La plantilla no está pidiendo privilegios. Está reclamando algo elemental: ser escuchada. Los propios trabajadores han reiterado públicamente que las protestas podrían cesar si la alcaldesa aceptara reunirse con ellos y afrontar el conflicto con voluntad política . Pero lejos de producirse ese acercamiento, la tensión no deja de aumentar.

La imagen más preocupante llegó esta semana, cuando los manifestantes no pudieron acceder al Palacio Municipal durante una nueva concentración. Una escena impropia de un gobierno que se autoproclama cercano a los trabajadores y defensor de los derechos sociales. Porque una administración democrática no debería blindarse frente a sus propios empleados, sino sentarse a escuchar qué está fallando.

Resulta inevitable señalar la enorme contradicción política que representa esta situación. Izquierda Unida lleva décadas construyendo un discurso basado en la defensa obrera, la justicia social y el municipalismo participativo. Sin embargo, en Sanlúcar, los trabajadores municipales denuncian exactamente lo contrario: abandono, falta de interlocución y desprecio institucional.

Y mientras el conflicto laboral sigue enquistado, los responsables municipales continúan desplegando una intensa agenda pública en actos festivos y romerías. Las imágenes del Gobierno local participando en El Rocío junto a otras autoridades contrastan de manera dolorosa con la realidad de quienes llevan semanas concentrándose para reclamar atención. No se trata de cuestionar las tradiciones populares ni la presencia institucional en ellas. Se trata de prioridades.
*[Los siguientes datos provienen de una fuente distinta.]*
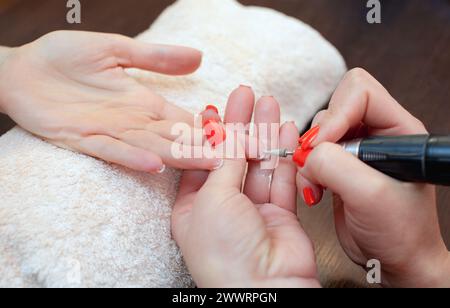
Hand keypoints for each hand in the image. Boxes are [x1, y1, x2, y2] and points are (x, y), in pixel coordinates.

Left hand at [0, 31, 220, 172]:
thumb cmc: (65, 57)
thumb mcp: (116, 48)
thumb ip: (156, 57)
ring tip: (207, 166)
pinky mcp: (84, 139)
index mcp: (144, 101)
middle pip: (175, 138)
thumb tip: (199, 57)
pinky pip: (113, 151)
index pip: (185, 117)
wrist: (20, 71)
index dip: (210, 127)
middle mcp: (134, 121)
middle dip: (204, 149)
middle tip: (236, 160)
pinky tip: (155, 165)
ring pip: (152, 148)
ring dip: (180, 158)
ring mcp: (111, 132)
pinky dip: (134, 158)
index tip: (238, 137)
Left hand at [172, 86, 319, 287]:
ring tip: (268, 102)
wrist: (264, 288)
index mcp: (193, 207)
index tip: (214, 107)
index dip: (208, 133)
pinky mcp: (279, 213)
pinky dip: (283, 153)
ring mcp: (252, 210)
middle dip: (239, 124)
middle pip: (231, 156)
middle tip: (245, 94)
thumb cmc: (223, 251)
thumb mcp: (213, 198)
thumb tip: (228, 134)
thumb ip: (225, 162)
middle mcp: (222, 207)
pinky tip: (284, 129)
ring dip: (263, 132)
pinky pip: (281, 177)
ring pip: (258, 162)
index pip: (200, 160)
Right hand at [296, 68, 449, 286]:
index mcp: (398, 129)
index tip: (322, 145)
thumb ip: (335, 165)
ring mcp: (357, 150)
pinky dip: (306, 170)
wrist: (394, 260)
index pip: (360, 92)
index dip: (336, 113)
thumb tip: (307, 152)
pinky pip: (312, 153)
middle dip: (320, 135)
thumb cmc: (401, 232)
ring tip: (317, 184)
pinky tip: (315, 190)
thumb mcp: (370, 196)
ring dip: (310, 157)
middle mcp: (377, 134)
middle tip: (315, 162)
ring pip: (319, 131)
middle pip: (336, 106)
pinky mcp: (340, 166)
Porque cuesta entender cómo hay tiempo para fotografías, recepciones y paseos institucionales mientras no aparece un hueco en la agenda para sentarse con trabajadores que dependen directamente del Ayuntamiento.
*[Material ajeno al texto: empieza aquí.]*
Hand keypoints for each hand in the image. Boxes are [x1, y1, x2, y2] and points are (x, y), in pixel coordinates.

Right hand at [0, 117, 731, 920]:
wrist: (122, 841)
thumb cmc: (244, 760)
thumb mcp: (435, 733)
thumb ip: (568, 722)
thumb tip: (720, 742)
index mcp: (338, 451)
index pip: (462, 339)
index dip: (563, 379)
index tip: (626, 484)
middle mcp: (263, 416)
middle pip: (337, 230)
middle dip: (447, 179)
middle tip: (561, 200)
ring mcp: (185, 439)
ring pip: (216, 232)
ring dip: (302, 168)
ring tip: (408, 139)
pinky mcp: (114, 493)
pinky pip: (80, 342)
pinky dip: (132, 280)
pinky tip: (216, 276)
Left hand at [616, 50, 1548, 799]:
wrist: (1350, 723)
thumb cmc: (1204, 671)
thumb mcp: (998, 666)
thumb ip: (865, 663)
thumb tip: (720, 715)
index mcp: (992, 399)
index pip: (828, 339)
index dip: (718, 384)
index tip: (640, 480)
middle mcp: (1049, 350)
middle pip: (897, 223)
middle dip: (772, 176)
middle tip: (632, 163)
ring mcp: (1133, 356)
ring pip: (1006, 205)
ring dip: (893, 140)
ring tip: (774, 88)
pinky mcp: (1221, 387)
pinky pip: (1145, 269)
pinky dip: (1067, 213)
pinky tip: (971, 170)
La política no puede reducirse al escaparate permanente. Gobernar exige afrontar problemas incómodos, atender conflictos y ejercer liderazgo cuando aparecen tensiones sociales o laborales. Precisamente ahí es donde se mide la verdadera capacidad de un gobierno.
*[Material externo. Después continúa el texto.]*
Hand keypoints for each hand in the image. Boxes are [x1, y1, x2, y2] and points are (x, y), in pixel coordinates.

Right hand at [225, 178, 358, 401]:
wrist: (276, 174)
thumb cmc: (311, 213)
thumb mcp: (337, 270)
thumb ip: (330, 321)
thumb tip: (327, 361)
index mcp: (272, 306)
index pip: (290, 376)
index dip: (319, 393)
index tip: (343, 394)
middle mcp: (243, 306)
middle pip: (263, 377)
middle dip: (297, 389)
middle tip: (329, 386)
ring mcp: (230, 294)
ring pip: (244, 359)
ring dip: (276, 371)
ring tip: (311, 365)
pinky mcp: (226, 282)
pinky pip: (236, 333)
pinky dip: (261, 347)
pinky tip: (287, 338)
El caso del Patronato Municipal de Deportes es ya algo más que una simple disputa laboral. Se ha convertido en un símbolo del deterioro del diálogo institucional en Sanlúcar. Y cada semana que pasa sin soluciones erosiona aún más la credibilidad de un Ejecutivo que prometía cercanía y participación.

La ciudad necesita menos gestos de cara a la galería y más capacidad de escucha. Menos consignas ideológicas y más gestión. Porque quienes hoy protestan no son adversarios políticos: son trabajadores públicos que sostienen servicios esenciales para Sanlúcar. Y cuando un gobierno deja de escuchar incluso a los suyos, el problema ya no es laboral. Es político.